Forget Yoko Ono's delusions and David Byrne's colour supplement snaps. Apart from Bill Viola's mesmeric Nantes Triptych, the exhibition of the Belfast Festival is Poncho Monreal's visionary diary of a now 10-year-old expedition into the lands of suppressed Indians near his home province of Zacetecas. Rich in the luminous oranges, reds and yellows of Mexico, each painting is a complex construction on aluminium of, first, a photo-derived screen print, then further screen printings of colour blocks, then figurative oil painting, then encaustic.
The first print may be - as in The Return - of hooded colonialist Catholic celebrants holding palms, the second of a petal's pink, a stamen's yellow, earth's orange, blood's red, cactus's green. The figures, in oils, capture the plumed and corn-stalk head-dresses and wide cheek-boned faces of peasant and shaman, their positioning harking back to Monreal's devotion to European classicism whilst at the same time their ritual roles chime - as in How Dreams Come True - with an otherworldliness best described in a shorthand encoding Jack B. Yeats's later work.

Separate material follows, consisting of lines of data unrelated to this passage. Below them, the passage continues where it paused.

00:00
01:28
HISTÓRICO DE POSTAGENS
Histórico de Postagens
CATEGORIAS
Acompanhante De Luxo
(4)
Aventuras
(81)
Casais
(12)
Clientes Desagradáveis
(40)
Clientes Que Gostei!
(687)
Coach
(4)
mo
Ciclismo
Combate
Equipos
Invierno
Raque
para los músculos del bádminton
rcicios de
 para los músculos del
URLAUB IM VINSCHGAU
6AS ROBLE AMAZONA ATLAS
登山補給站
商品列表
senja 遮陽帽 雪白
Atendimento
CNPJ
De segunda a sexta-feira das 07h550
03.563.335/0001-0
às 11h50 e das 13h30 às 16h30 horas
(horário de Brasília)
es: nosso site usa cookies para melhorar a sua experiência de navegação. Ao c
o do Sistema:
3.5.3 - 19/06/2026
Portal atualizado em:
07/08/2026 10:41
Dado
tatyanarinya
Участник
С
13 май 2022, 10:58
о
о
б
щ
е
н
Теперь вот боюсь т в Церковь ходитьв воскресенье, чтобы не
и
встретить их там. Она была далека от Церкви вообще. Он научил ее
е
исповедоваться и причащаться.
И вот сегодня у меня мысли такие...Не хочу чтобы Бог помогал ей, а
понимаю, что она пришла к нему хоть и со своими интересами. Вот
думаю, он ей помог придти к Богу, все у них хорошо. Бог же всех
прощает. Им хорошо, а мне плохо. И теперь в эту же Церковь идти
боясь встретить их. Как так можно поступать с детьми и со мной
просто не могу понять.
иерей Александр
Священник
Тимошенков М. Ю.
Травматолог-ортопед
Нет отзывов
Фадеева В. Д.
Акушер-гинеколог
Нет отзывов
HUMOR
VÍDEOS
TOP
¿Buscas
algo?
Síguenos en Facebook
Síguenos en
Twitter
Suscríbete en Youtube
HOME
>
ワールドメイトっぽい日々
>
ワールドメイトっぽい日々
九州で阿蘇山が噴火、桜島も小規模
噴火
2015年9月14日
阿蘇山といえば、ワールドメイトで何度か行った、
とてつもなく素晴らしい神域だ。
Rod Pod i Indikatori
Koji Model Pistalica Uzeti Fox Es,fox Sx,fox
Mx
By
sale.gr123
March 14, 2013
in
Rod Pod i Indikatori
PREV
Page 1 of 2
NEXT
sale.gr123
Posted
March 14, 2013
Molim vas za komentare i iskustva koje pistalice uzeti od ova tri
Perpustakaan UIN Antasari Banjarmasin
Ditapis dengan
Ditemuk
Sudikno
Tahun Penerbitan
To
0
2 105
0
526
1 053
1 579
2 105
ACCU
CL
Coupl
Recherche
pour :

The aluminium harks to painted metal church retablos, the encaustic making resonant patterns. While the splendid Grace Note, with its animist self-portrait, records saddened pleasure, other moments from a journey made in secrecy under duress and in compassion stand clear. Manos Arriba, Butch Cassidy's cry, runs one title. Now and Then another, the painter sipping from the 20th-century's Dos Equis beer-can, while the hunter's survival rabbits dry under the hot sun. And Pretty Horse? A Cormac McCarthy moment, out of time remembered.